350. Intersection of Two Arrays II
Leetcode Hash Table Two Pointers Binary Search SortGiven two arrays, write a function to compute their intersection.
Example 1:
Input: nums1 = [1,2,2,1], nums2 = [2,2]
Output: [2,2]
Example 2:
Input: nums1 = [4,9,5], nums2 = [9,4,9,8,4]
Output: [4,9]
Note:
- Each element in the result should appear as many times as it shows in both arrays.
- The result can be in any order.
Follow up:
- What if the given array is already sorted? How would you optimize your algorithm?
- What if nums1's size is small compared to nums2's size? Which algorithm is better?
- What if elements of nums2 are stored on disk, and the memory is limited such that you cannot load all elements into the memory at once?
分析¶
两个数组的交集。这道题目是LeetCode 349. Intersection of Two Arrays的延伸,前者返回的交集中每个元素出现一次,这里要求中每个元素出现的次数应与元素在两个数组中出现的次数一致。
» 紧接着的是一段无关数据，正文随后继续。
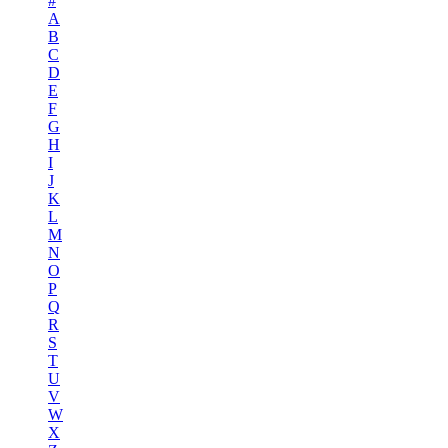
#
A
B
C
D
E
F
G
H
I
J
K
L
M
N
O
P
Q
R
S
T
U
V
W
X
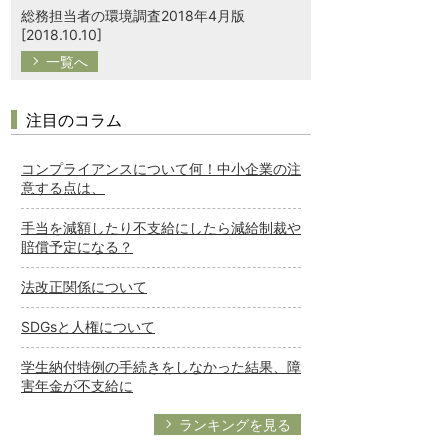
総務担当者の環境調査2018年4月版
[2018.10.10]
一覧へ
注目のコラム
コンプライアンスについて何！中小企業の注
意する点は、
手当を減額したり不支給にしたら減給制裁や
賠償予定になる？
法改正関係について
SDGsと人権について
学生納付特例の手続きをしなかった結果、障
害年金が不支給に
ランキングを見る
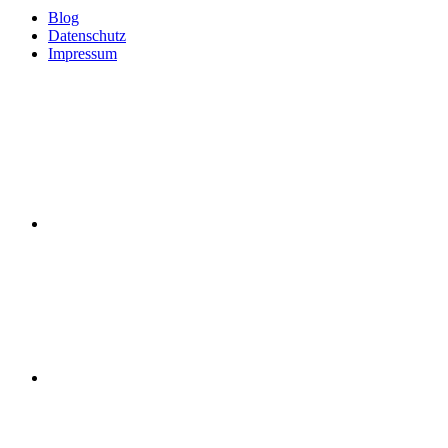
Blog
Datenschutz
Impressum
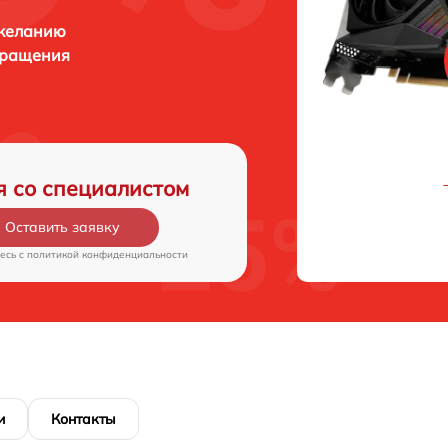
 желанию
бращения
я со специалистом
Оставить заявку
есь c
политикой конфиденциальности
и
Контакты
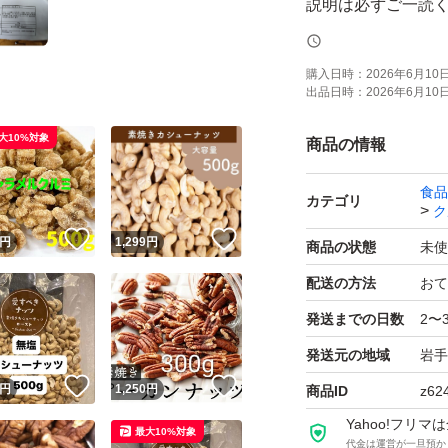
説明は必ずご一読
仕入れ値により価
さい。
購入日時：
2026年6月10日 
出品日時：
2026年6月10日 
※少しでもお安く
大10%対象
商品の情報
入れての発送とな
食品
厚めの梱包材ご希望
カテゴリ
ク
！
いいね！
いいね！
円
1,299
円
商品の状態
未使
※チョコレートで
配送の方法
おて
その分お安くさせ
発送までの日数
2〜
便でのお届けも可
発送元の地域
岩手
！
いいね！
いいね！
届きましたら冷蔵庫
円
1,250
円
商品ID
z62
Yahoo!フリ
最大10%対象
代金は運営が一旦預か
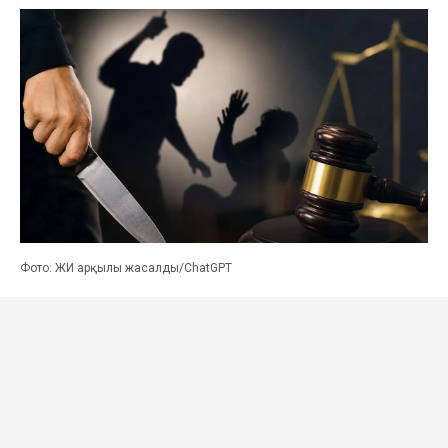
Фото: ЖИ арқылы жасалды/ChatGPT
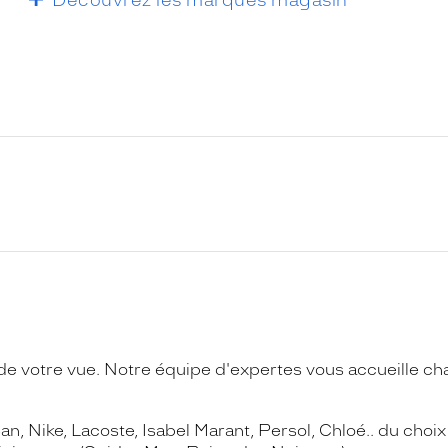
de votre vue. Notre équipe d'expertes vous accueille ch
n, Nike, Lacoste, Isabel Marant, Persol, Chloé.. du choix 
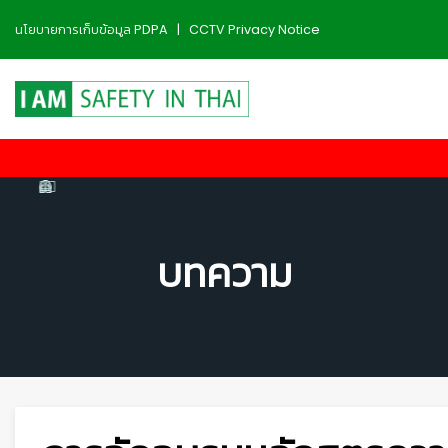
นโยบายการเก็บข้อมูล PDPA
|
CCTV Privacy Notice
บทความ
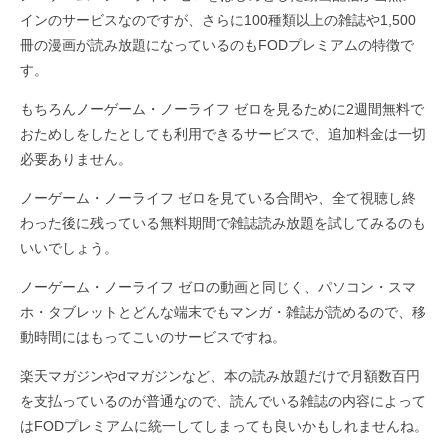
インのサービスなのですが、さらに100種類以上の雑誌や1,500
冊の漫画が読み放題になっているのもFODプレミアムの特徴で
す。
もちろんノーゲーム・ノーライフ ゼロを見るために2週間無料で
おためしをしたとしても利用できるサービスで、追加料金は一切
必要ありません。
ノーゲーム・ノーライフ ゼロを見ている合間や、全て視聴し終
わった後に残っている無料期間で雑誌読み放題を試してみるのも
いいでしょう。
ノーゲーム・ノーライフ ゼロの動画と同じく、パソコン・スマ
ホ・タブレットとどんな端末でもマンガ・雑誌が読めるので、移
動時間にはもってこいのサービスですね。
楽天マガジンやdマガジンなど、本の読み放題だけで月額数百円
を支払っているのが普通なので、読んでいる雑誌の内容によって
はFODプレミアムに統一してしまっても良いかもしれませんね。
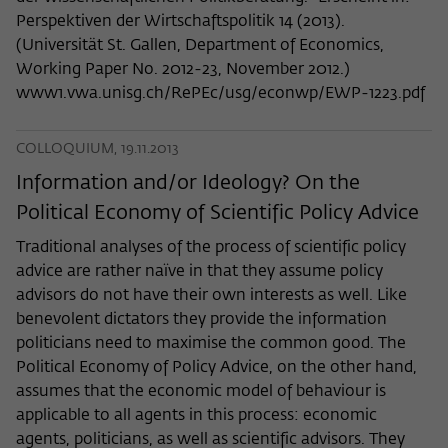
Perspektiven der Wirtschaftspolitik 14 (2013).
(Universität St. Gallen, Department of Economics,
Working Paper No. 2012-23, November 2012.)
www1.vwa.unisg.ch/RePEc/usg/econwp/EWP-1223.pdf
COLLOQUIUM, 19.11.2013
Information and/or Ideology? On the
Political Economy of Scientific Policy Advice
Traditional analyses of the process of scientific policy
advice are rather naïve in that they assume policy
advisors do not have their own interests as well. Like
benevolent dictators they provide the information
politicians need to maximise the common good. The
Political Economy of Policy Advice, on the other hand,
assumes that the economic model of behaviour is
applicable to all agents in this process: economic
agents, politicians, as well as scientific advisors. They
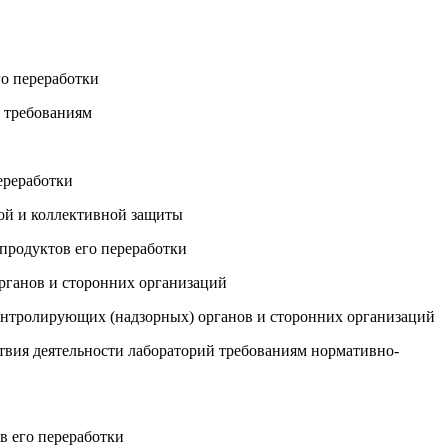
го переработки
м требованиям
ереработки
ной и коллективной защиты
 продуктов его переработки
рганов и сторонних организаций
контролирующих (надзорных) органов и сторонних организаций
ствия деятельности лабораторий требованиям нормативно-
в его переработки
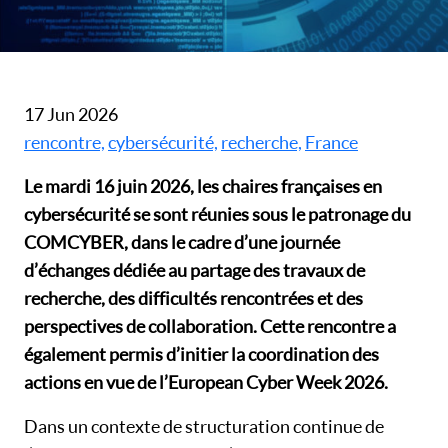
17 Jun 2026
rencontre,
cybersécurité,
recherche,
France
Le mardi 16 juin 2026, les chaires françaises en
cybersécurité se sont réunies sous le patronage du
COMCYBER, dans le cadre d’une journée
d’échanges dédiée au partage des travaux de
recherche, des difficultés rencontrées et des
perspectives de collaboration. Cette rencontre a
également permis d’initier la coordination des
actions en vue de l’European Cyber Week 2026.
Dans un contexte de structuration continue de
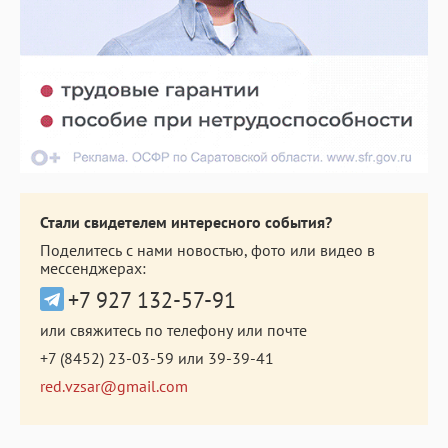
Стали свидетелем интересного события?
Поделитесь с нами новостью, фото или видео в
мессенджерах:
+7 927 132-57-91
или свяжитесь по телефону или почте
+7 (8452) 23-03-59
или
39-39-41
red.vzsar@gmail.com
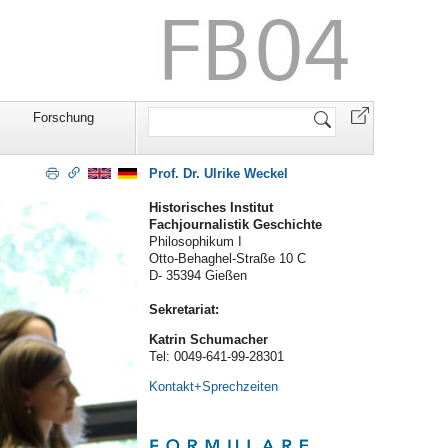
Website
Forschung
durchsuchen
Prof. Dr. Ulrike Weckel
Historisches Institut
Fachjournalistik Geschichte
Philosophikum I
Otto-Behaghel-Straße 10 C
D- 35394 Gießen
Sekretariat:
Katrin Schumacher
Tel: 0049-641-99-28301
Kontakt+Sprechzeiten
那么一种非常直接的方法就是把前者的Set该成HashMap来记录每个元素出现的次数。
public int[] intersect(int[] nums1, int[] nums2) {
Map<Integer, Integer> map = new HashMap<>();
List<Integer> list = new ArrayList<>();
for (int num : nums1) map.put(num, map.getOrDefault(num, 0) + 1);
for (int num : nums2)
if (map.containsKey(num) && map.get(num) > 0) {
map.put(num, map.get(num) - 1);
list.add(num);
}
int[] res = new int[list.size()];
for (int i = 0; i < list.size(); i++)
res[i] = list.get(i);
return res;
}